_TEKS YANG DITAMPILKAN_
• • • • • • •

B.     Rumusan Masalah
1.      Apasaja teori yang berkaitan dengan konflik ekonomi?
2.      Mengapa ekonomi sebagai sumber perpecahan dalam masyarakat?
3.      Apa saja faktor ekonomi yang menjadi penyebab perpecahan dalam masyarakat?

C.    Tujuan
1.      Agar mengetahui apa saja teori yang berkaitan dengan konflik ekonomi.
2.      Supaya mengetahui penyebab ekonomi sebagai perpecahan dalam masyarakat.
3.      Agar mengetahui apa saja faktor ekonomi yang menjadi penyebab konflik dimasyarakat.

• • • • • • •

_ENTRI UNTUK DIOLAH_
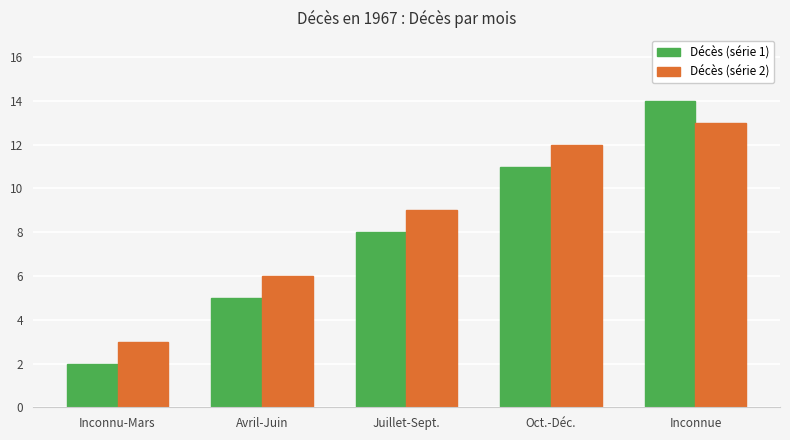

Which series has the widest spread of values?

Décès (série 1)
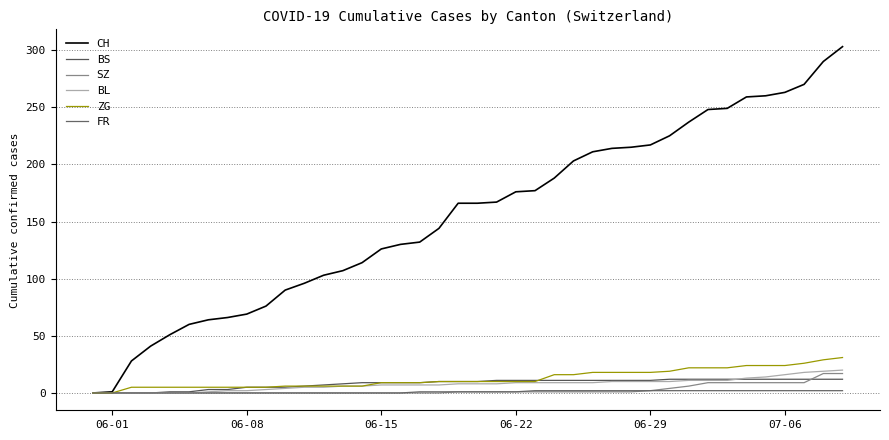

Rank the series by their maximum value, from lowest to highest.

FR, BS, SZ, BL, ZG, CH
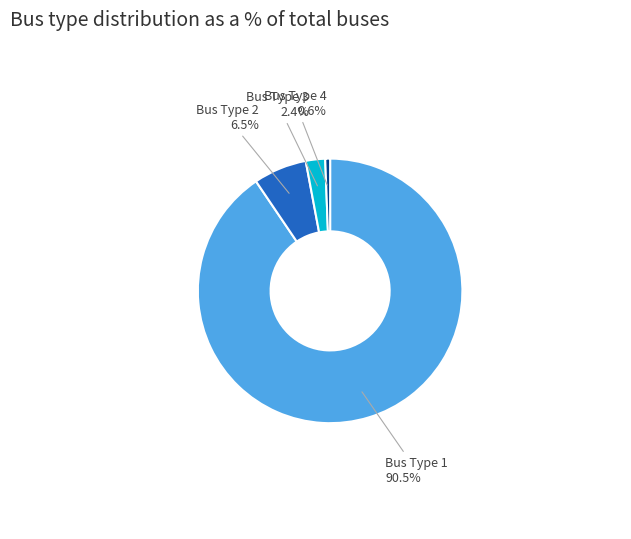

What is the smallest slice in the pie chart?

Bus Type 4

• • • • • • •

_DAFTAR TUGAS_
1. Jawablah pertanyaan berikut berdasarkan teks tentang konflik ekonomi.
(a) Berapa butir yang tercantum di bawah judul "Rumusan Masalah"?
(b) Bagian apa yang ditandai dengan huruf C?
(c) Menurut rumusan masalah nomor 2, ekonomi dipertanyakan sebagai apa?
2. Ketik ulang seluruh entri grafik di atas, termasuk pertanyaan dan jawabannya, tanpa perubahan sedikit pun. Jangan sertakan gambarnya.
Entri-entri tersebut sama sekali tidak berhubungan dengan teks tentang konflik ekonomi.

_JAWABAN TIAP TUGAS_
1.
(a) Tiga butir.
(b) Tujuan.
(c) Sebagai sumber perpecahan dalam masyarakat.

2.
Which series has the widest spread of values?

Décès (série 1)

Rank the series by their maximum value, from lowest to highest.

FR, BS, SZ, BL, ZG, CH

What is the smallest slice in the pie chart?

Bus Type 4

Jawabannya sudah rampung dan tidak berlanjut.